Consigne A ▸ Recopiez l'extrait sur Eudes de Châteauroux depuis « L’existence d’Eudes de » jusqu'à « Capétiens 1608 . » inclus.
Consigne B ▸ Poursuivez l'extrait sur Eudes de Châteauroux à la suite de sa dernière phrase.

Extrait du document ▸
+---+

CHAPITRE V - ROYAUTé CELESTE ET ROYAUTÉ terrestre: la difficile adéquation (1261-1271)

L’existence d’Eudes de Châteauroux entre 1261 et 1273 se déroule quasi exclusivement au sein des Etats pontificaux, dans l’entourage étroit de la curie 1607 . Les occasions liturgiques des sermons qu’il donne durant cette période l’illustrent abondamment. A l’évidence, à compter des années 1260, une nouvelle phase dans la carrière du cardinal se dessine, en corrélation d’ailleurs avec l’élection du pape français Urbain IV fin août 1261. Au cours de ce pontificat en effet, l’alliance angevine, définitivement adoptée en 1263 au détriment de la piste anglaise, en vue de la reconquête définitive du Regnumsur les Hohenstaufen, a concrétisé le renversement politico-ecclésiastique qui s’était amorcé durant le pontificat d’Alexandre IV en faveur de la plus puissante monarchie d’Occident, celle des Capétiens 1608 .

+---+

Entrées répertoriées ▸
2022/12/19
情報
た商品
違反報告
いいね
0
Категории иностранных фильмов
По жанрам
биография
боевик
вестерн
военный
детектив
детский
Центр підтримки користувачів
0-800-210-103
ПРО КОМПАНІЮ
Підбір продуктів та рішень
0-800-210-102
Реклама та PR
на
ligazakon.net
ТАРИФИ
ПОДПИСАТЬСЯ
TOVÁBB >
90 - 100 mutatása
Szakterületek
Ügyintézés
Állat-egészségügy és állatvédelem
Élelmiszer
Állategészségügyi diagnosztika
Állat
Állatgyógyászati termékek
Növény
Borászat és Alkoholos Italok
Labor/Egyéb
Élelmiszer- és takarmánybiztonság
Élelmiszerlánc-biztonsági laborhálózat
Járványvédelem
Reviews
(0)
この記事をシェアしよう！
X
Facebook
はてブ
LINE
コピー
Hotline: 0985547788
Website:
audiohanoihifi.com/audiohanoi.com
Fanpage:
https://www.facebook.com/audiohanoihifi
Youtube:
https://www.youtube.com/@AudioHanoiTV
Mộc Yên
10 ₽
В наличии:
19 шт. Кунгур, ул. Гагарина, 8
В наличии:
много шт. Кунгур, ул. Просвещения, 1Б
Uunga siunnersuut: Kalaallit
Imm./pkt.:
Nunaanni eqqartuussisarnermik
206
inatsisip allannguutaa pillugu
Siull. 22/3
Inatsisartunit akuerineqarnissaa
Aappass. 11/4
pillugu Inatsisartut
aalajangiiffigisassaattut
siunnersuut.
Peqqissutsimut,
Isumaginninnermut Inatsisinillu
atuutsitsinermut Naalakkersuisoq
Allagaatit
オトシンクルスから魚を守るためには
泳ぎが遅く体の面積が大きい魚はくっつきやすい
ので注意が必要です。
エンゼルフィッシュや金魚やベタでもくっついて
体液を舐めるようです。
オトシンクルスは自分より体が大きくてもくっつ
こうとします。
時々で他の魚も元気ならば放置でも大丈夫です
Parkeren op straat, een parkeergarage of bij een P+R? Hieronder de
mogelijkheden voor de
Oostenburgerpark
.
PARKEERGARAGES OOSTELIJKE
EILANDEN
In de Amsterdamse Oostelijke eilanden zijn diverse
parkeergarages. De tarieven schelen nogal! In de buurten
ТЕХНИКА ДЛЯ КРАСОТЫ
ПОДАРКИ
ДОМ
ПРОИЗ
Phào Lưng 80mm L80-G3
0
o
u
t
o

+---+

Zone de réponse A ▸
L’existence d’Eudes de Châteauroux entre 1261 et 1273 se déroule quasi exclusivement au sein des Etats pontificaux, dans l’entourage étroit de la curie 1607 . Les occasions liturgiques des sermons qu’il donne durant cette période l’illustrent abondamment. A l’évidence, à compter des années 1260, une nouvelle phase dans la carrière du cardinal se dessine, en corrélation d’ailleurs avec l’élection du pape français Urbain IV fin août 1261. Au cours de ce pontificat en effet, l’alliance angevine, définitivement adoptée en 1263 au détriment de la piste anglaise, en vue de la reconquête définitive du Regnumsur les Hohenstaufen, a concrétisé le renversement politico-ecclésiastique qui s’était amorcé durant le pontificat d’Alexandre IV en faveur de la plus puissante monarchie d’Occident, celle des Capétiens 1608 .

Zone de réponse B ▸
Du fait de sa position au sein du sacré collège, Eudes de Châteauroux était bien placé pour appréhender les enjeux de pouvoir qu’impliquait la négociation avec le prince capétien, jusqu’à son sacre de janvier 1266. Et sa culture l’engageait à en traiter dans le registre de la réflexion théorique, à propos des rapports entre Eglise et Etat - ou plutôt ici les Etats- , si présent dans toute la littérature du moyen âge central et tardif 1609 .

Ses six sermons curiaux directement consacrés à l’affaire de Sicile, entre mai 1261 et janvier 1266, apportent des lumières décisives sur les motifs et les méthodes des cardinaux, ces « frères » dont Innocent IV, dans la bulle de déposition de Frédéric II, revendiquait le conseil pour justifier son choix du futur titulaire de la royauté sicilienne.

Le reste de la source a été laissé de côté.